Syria: Russian forces strike anti-Assad rebels

Russian forces carried out airstrikes on two bases held by anti-Assad rebels in Syria on March 7th, according to Reuters.
A senior Russian official tasked with finding a settlement to the Syrian conflict, Rear Admiral Vadim Kulit, claimed that the strikes killed 20 anti-government militants in Idlib province.
Kulit said the attacks destroyed “two sites serving as bases for fighters taking part in the shelling of Syrian government forces. More than 20 terrorists were liquidated.”
He added that one Syrian regime soldier had also been killed when his unit came under fire from opposition fighters, in Latakia province the same day.

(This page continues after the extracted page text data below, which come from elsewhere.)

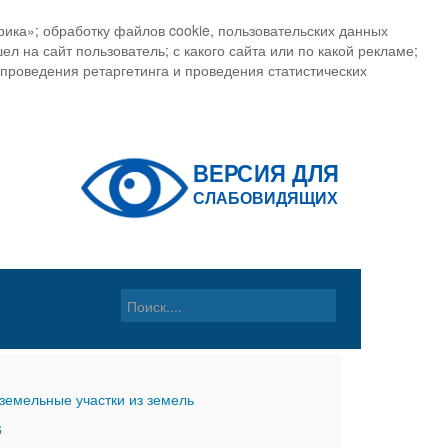
ика»; обработку файлов cookie, пользовательских данных
ел на сайт пользователь; с какого сайта или по какой рекламе;
, проведения ретаргетинга и проведения статистических
земельные участки из земель
6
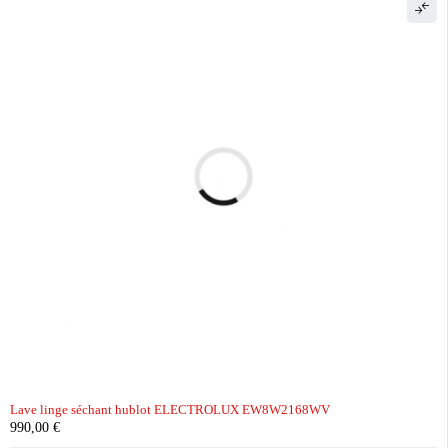
Lave linge séchant hublot ELECTROLUX EW8W2168WV
990,00
€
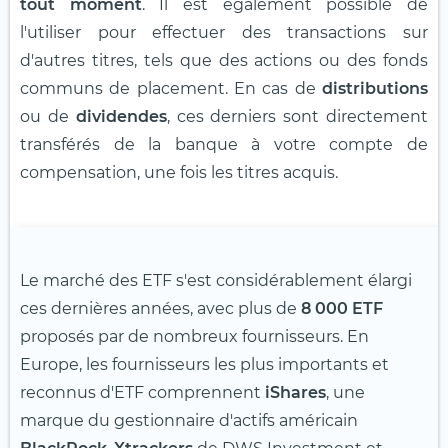
tout moment
. Il est également possible de
l'utiliser pour effectuer des transactions sur
d'autres titres, tels que des actions ou des fonds
communs de placement. En cas de
distributions
ou de
dividendes
, ces derniers sont directement
transférés de la banque à votre compte de
compensation, une fois les titres acquis.
Le marché des ETF s'est considérablement élargi
ces dernières années, avec plus de
8 000 ETF
proposés par de nombreux fournisseurs. En
Europe, les fournisseurs les plus importants et
reconnus d'ETF comprennent
iShares
, une
marque du gestionnaire d'actifs américain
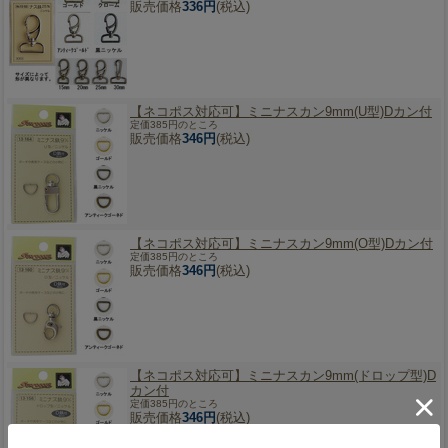
販売価格
336円
(税込)
【ネコポス対応可】
ミニナスカン9mm(U型)Dカン付
定価385円のところ
販売価格
346円
(税込)
【ネコポス対応可】
ミニナスカン9mm(O型)Dカン付
定価385円のところ
販売価格
346円
(税込)
【ネコポス対応可】
ミニナスカン9mm(ドロップ型)D
カン付
定価385円のところ
販売価格
346円
(税込)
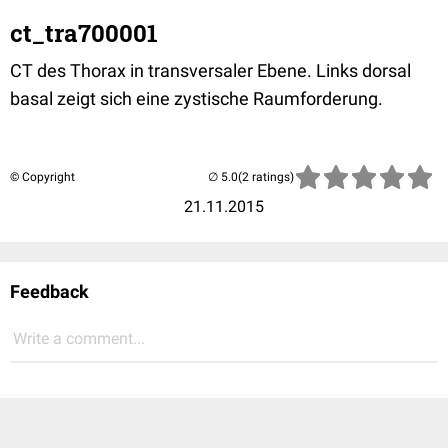
ct_tra700001
CT des Thorax in transversaler Ebene. Links dorsal
basal zeigt sich eine zystische Raumforderung.
© Copyright
(2 ratings)
21.11.2015
Feedback
Write a comment...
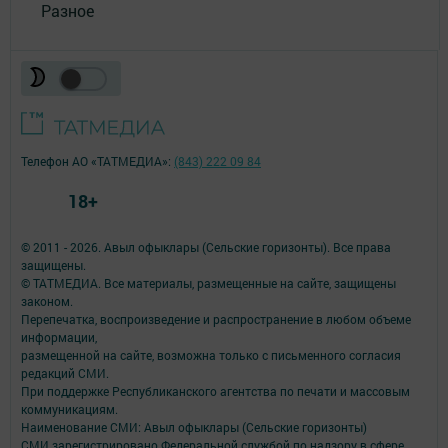
Разное
Телефон АО «ТАТМЕДИА»:
(843) 222 09 84
18+
© 2011 - 2026. Авыл офыклары (Сельские горизонты). Все права
защищены.
© ТАТМЕДИА. Все материалы, размещенные на сайте, защищены
законом.
Перепечатка, воспроизведение и распространение в любом объеме
информации,
размещенной на сайте, возможна только с письменного согласия
редакций СМИ.
При поддержке Республиканского агентства по печати и массовым
коммуникациям.
Наименование СМИ: Авыл офыклары (Сельские горизонты)
СМИ зарегистрировано Федеральной службой по надзору в сфере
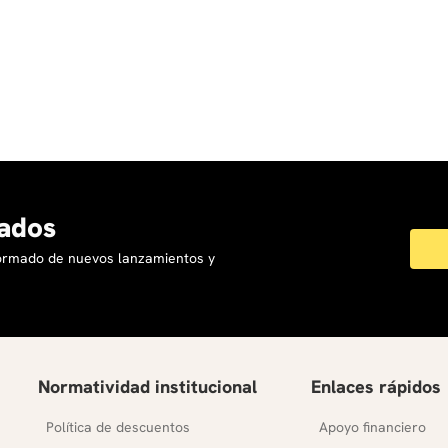
ados
formado de nuevos lanzamientos y
Normatividad institucional
Enlaces rápidos
Política de descuentos
Apoyo financiero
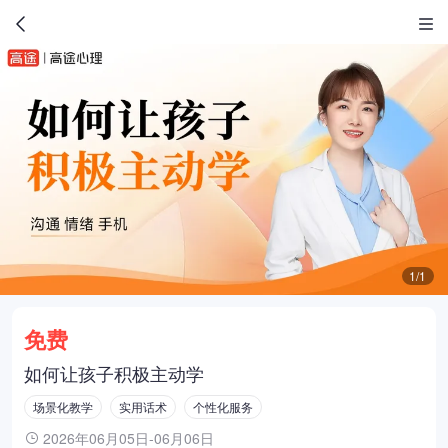
1/1
免费
如何让孩子积极主动学
场景化教学
实用话术
个性化服务
2026年06月05日-06月06日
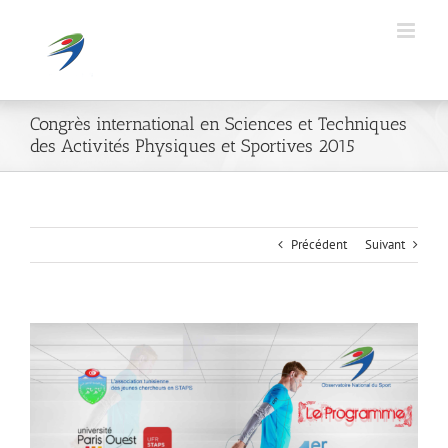
Passer
au
contenu
Congrès international en Sciences et Techniques
des Activités Physiques et Sportives 2015
Précédent
Suivant
Voir
l'image
agrandie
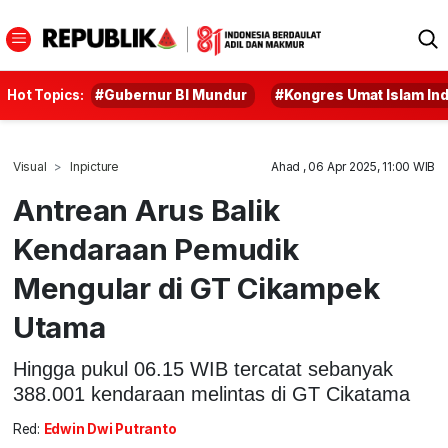
Hot Topics:
#Gubernur BI Mundur
#Kongres Umat Islam In
Visual
Inpicture
Ahad , 06 Apr 2025, 11:00 WIB
Antrean Arus Balik
Kendaraan Pemudik
Mengular di GT Cikampek
Utama
Hingga pukul 06.15 WIB tercatat sebanyak
388.001 kendaraan melintas di GT Cikatama
Red:
Edwin Dwi Putranto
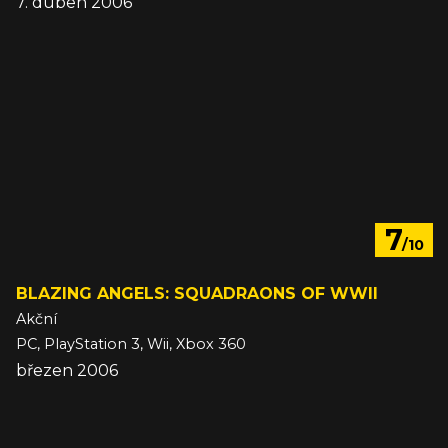
7. duben 2006
7
/10
BLAZING ANGELS: SQUADRAONS OF WWII
Akční
PC, PlayStation 3, Wii, Xbox 360
březen 2006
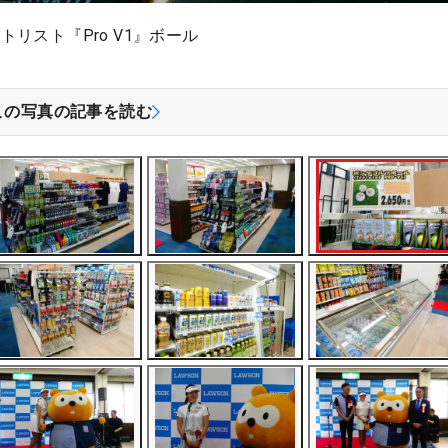
リスト『Pro V1』ボール
この写真の記事を読む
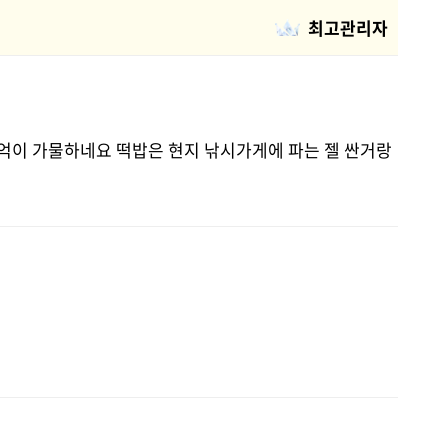
최고관리자
기억이 가물하네요 떡밥은 현지 낚시가게에 파는 젤 싼거랑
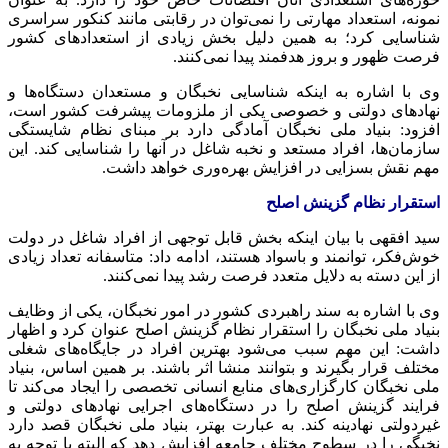
نمونه، استعداد مهارتی را نمی‌توان در رقابتی مانند کنکور سراسری
شناسایی کرد؛ به همین دلیل بخش زیادی از استعدادهای کشور
فرصت ظهور و بروز هدفمند پیدا نمی‌کنند.
وی با اشاره به اینکه شناسایی نخبگان و مستعدان دستگاه‌ها و
نهادهای دولتی و خصوصی یکی از ملزومات پیشرفت کشور است،
افزود: بنیاد ملی نخبگان آمادگی دارد بر مبنای نظام شایستگی
سازمان‌ها، افراد مستعد و نخبه شاغل در آنها را شناسایی کند. این
مهم نقش بسزایی در افزایش بهره‌وری خواهد داشت.
استقرار نظام گزینش اصلح
سید افقهی با بیان اینکه بخش قابل توجهی از افراد شاغل در دولت
خوش‌فکر، توانمند و باسواد هستند، ادامه داد: متاسفانه تعداد زیادی
از این دسته به دلایل متعدد فرصت رشد پیدا نمی‌کنند.
وی با اشاره به سند راهبردی کشور در امور نخبگان، یکی از وظایف
بنیاد ملی نخبگان را استقرار نظام گزینش اصلح عنوان کرد و اظهار
داشت: این مهم سبب می‌شود بهترین افراد در جایگاه‌های شغلی
مختلف قرار بگیرند و بتوانند منشا اثر باشند. بر همین اساس، بنیاد
ملی نخبگان کارگزاری‌های منابع انسانی تخصصی را ایجاد می‌کند تا
فرایند گزینش اصلح را در دستگاه‌های اجرایی نهادهای دولتی و
غیردولتی نهادینه کند. به عبارت بهتر، بنیاد ملی نخبگان قصد دارد
نخبگی را در سطوح مختلف جامعه افزایش دهد که البته با توجه به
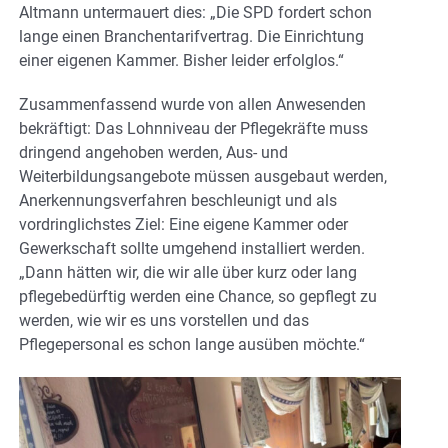
Altmann untermauert dies: „Die SPD fordert schon
lange einen Branchentarifvertrag. Die Einrichtung
einer eigenen Kammer. Bisher leider erfolglos.“
Zusammenfassend wurde von allen Anwesenden
bekräftigt: Das Lohnniveau der Pflegekräfte muss
dringend angehoben werden, Aus- und
Weiterbildungsangebote müssen ausgebaut werden,
Anerkennungsverfahren beschleunigt und als
vordringlichstes Ziel: Eine eigene Kammer oder
Gewerkschaft sollte umgehend installiert werden.
„Dann hätten wir, die wir alle über kurz oder lang
pflegebedürftig werden eine Chance, so gepflegt zu
werden, wie wir es uns vorstellen und das
Pflegepersonal es schon lange ausüben möchte.“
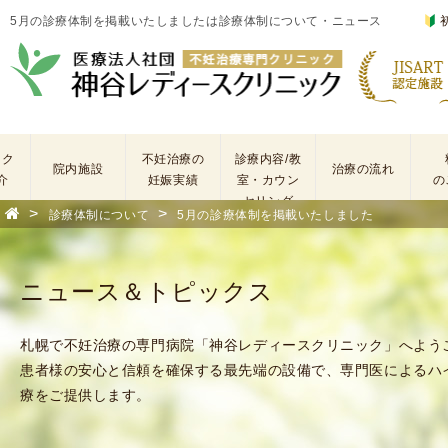
5月の診療体制を掲載いたしましたは診療体制について・ニュース
ック
不妊治療の
診療内容/教
院内施設
治療の流れ
介
妊娠実績
室・カウン
の
セリング
>
>
診療体制について
5月の診療体制を掲載いたしました
基
不
本
妊
検
治
ニュース＆トピックス
査
療
手
に
術
係
札幌で不妊治療の専門病院「神谷レディースクリニック」へよう
・
わ
患者様の安心と信頼を確保する最先端の設備で、専門医によるハ
薬
る
療をご提供します。
剤
費
を
用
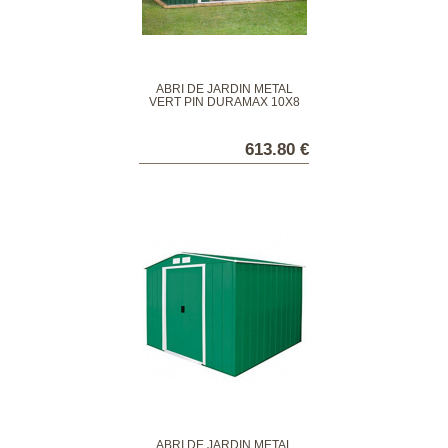
ABRI DE JARDIN MÉTAL
VERT PIN DURAMAX 10X8
613.80 €
ABRI DE JARDIN MÉTAL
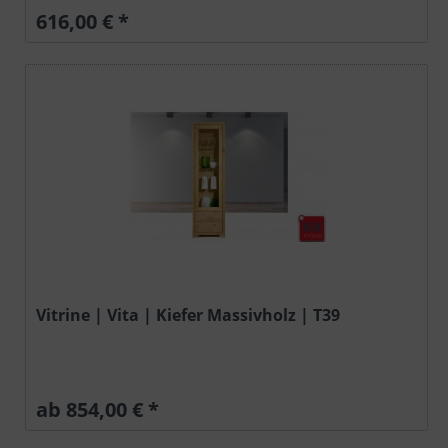
616,00 € *
Vitrine | Vita | Kiefer Massivholz | T39
ab 854,00 € *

Russian forces have been deployed in support of President Bashar al-Assad’s government in Syria for over a decade.
In 2011, a wave of popular protest known as the Arab Spring rocked the Middle East and North Africa. In Syria, the uprising ignited a civil war comprised of myriad factions, backed by opposing foreign powers.
Violence in Syria has been re-escalating in recent months as Israel and the US have targeted Iran-backed militants in the country, and as Islamic State (IS) and other opposition militias have increased their activities.
READ: Israel strikes Iranian militia base in Damascus
On March 6th, AP reported that an IS cell killed 18 civilians in eastern Syria’s Deir ez-Zor, with dozens more injured and missing. The attack was the largest carried out by an IS-affiliated group in the country, in over a year.